I know there are people who oppose the current rules because those rules might make it harder to do what they want (on the bit of land which costs them a lot of money to buy and maintain – via rates – in this town), just as there are others who suddenly discover a passion for trees on nearby blocks when they hear of a proposed development/redevelopment which they don’t like and which might affect those trees. But, believe it or not, there are yet others who like trees, but not when those trees cause far, far greater problems than “dropping a few leaves on the driveway”.

George Watling12:43 pm 03 Aug 20

I doubt the folks at Arboriculture Australia are cherry pickers. The issue here is that we need to have a proportional and rational response to the risk of tree failure not a general campaign for the wholesale removal of trees that are sound.

When it comes to the risks of tree failure the cherry picking often comes from those pushing for weaker regulations. Too often one or two incidents of tree failure are used to push for the watering down of reasonable tree protection laws and/or as a cover to removal of trees that are getting the way of someone’s project or have just been dropping a few leaves on someone’s driveway.

If we were to apply the logic that a small risk (one in five million) is too much risk and radical action needs to be taken to address small risks we would have to ban the driving of cars and air travel.
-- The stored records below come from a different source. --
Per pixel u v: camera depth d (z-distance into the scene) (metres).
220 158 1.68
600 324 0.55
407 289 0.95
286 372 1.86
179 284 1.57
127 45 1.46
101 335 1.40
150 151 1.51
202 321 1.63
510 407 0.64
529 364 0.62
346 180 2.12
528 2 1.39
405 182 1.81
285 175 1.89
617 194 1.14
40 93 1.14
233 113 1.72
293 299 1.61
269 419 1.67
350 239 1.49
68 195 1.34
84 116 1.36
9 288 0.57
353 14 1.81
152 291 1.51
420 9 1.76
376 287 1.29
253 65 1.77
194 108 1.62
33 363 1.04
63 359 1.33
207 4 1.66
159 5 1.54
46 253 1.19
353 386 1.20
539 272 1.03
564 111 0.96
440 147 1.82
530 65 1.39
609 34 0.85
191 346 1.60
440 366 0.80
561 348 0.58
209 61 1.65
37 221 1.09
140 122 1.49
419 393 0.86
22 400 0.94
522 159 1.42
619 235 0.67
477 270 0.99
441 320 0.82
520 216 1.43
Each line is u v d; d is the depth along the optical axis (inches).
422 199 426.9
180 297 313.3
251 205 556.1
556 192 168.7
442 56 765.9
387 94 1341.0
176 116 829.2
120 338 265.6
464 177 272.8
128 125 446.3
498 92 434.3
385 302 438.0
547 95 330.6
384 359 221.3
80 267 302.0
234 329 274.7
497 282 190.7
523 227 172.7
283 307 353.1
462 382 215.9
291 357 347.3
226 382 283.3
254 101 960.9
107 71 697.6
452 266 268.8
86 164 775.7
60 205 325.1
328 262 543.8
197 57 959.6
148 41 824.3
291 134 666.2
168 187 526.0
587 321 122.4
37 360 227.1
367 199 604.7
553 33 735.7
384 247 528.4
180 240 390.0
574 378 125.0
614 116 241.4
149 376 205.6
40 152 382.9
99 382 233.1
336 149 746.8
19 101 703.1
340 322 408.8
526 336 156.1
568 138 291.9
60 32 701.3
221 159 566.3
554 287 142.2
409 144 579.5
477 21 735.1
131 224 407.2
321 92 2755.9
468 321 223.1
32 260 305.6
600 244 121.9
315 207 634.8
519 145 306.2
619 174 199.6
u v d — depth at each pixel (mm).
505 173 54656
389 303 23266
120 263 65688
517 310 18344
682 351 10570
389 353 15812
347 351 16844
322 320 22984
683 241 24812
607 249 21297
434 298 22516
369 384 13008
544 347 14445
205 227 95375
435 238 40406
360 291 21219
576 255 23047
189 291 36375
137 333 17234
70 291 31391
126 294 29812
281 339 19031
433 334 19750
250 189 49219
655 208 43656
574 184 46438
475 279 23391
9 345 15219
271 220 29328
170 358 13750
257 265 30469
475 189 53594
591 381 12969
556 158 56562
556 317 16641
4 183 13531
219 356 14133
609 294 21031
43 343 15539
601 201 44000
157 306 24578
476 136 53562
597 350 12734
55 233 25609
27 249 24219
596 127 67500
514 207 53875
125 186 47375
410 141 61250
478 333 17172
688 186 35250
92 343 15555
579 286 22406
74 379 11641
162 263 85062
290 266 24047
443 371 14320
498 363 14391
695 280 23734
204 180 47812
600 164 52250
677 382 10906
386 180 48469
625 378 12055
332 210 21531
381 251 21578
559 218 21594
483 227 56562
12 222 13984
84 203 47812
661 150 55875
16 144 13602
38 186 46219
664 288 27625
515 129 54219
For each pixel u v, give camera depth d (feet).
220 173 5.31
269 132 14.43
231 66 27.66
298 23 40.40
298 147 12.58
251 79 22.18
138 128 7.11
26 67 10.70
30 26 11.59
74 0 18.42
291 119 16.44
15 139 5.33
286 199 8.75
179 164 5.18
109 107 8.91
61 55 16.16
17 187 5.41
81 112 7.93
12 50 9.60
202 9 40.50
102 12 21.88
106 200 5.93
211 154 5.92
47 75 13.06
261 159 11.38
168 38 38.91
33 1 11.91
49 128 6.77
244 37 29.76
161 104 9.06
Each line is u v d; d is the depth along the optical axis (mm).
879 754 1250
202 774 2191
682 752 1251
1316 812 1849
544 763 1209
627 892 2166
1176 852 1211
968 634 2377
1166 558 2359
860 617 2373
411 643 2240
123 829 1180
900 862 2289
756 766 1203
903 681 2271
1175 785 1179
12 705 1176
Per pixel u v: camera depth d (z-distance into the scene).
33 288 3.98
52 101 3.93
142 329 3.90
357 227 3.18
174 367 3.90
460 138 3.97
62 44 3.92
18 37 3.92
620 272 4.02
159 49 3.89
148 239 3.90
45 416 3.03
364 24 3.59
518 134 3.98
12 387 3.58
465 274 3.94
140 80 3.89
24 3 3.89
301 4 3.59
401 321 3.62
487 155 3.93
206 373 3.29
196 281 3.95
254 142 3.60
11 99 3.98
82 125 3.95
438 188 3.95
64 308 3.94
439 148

There is more risk of death and injury associated with driving and flying then there with having trees in your yard or street.

In the 19 years between 2000 and 2019 242 people were killed in car accidents in the ACT. In the 10 years between 2001 and 2011 4,447 people were injured in car accidents. You cant find the statistics for people who were injured and killed by tree failure for the same periods because they are so insignificant the ABS doesn’t report them as a category on their own.

HiddenDragon6:47 pm 02 Aug 20

More of this to come, with even tougher rules on the way for removal of over-sized trees on suburban blocks –


Generalised assertions about the benefits of trees, and cherry-picked statistics about the risks they present, are no moral basis for treating the homes and lives of some people as acceptable potential collateral damage in a lop-sided campaign which allows some to just talk about the blessings of an “urban forest”, while others pay the price of it.

George Watling10:59 am 31 Jul 20

According to Arboriculture Australia, the national peak body for arborists in Australia trees are an asset in a storm not a liability.

In a recent ABC news article entitled ‘Eucalyptus trees in our suburbs spark safety debate among scientists and citizens’ Arboriculture Australia spokesperson Mark Hartley stated that:
+ ‘If we look at storm damage in Australia, trees are nothing in the scheme of things. Hail does far more damage’,
+ ‘Trees absorb energy from the wind, they slow it down, and transfer that energy to the ground. Without those trees the consequences would be horrendous’,
+ ‘more people are killed each year by horses, chairs, and falling out of bed’ then by trees,
+ ‘the chances of being killed by a falling tree is one in five million’
+ what people are concerned about when it comes to trees and danger ‘is not a reality. It’s just a phobia that is irrational’


I’m sure some large trees reduced the damage of the hail storm, even though being damaged themselves. A car was parked under large trees in my street and when the owner returned to it, he was not able to see any damage. Even a crop of corn in my vegetable garden saved the tomatoes. They were damaged, but were able to recover.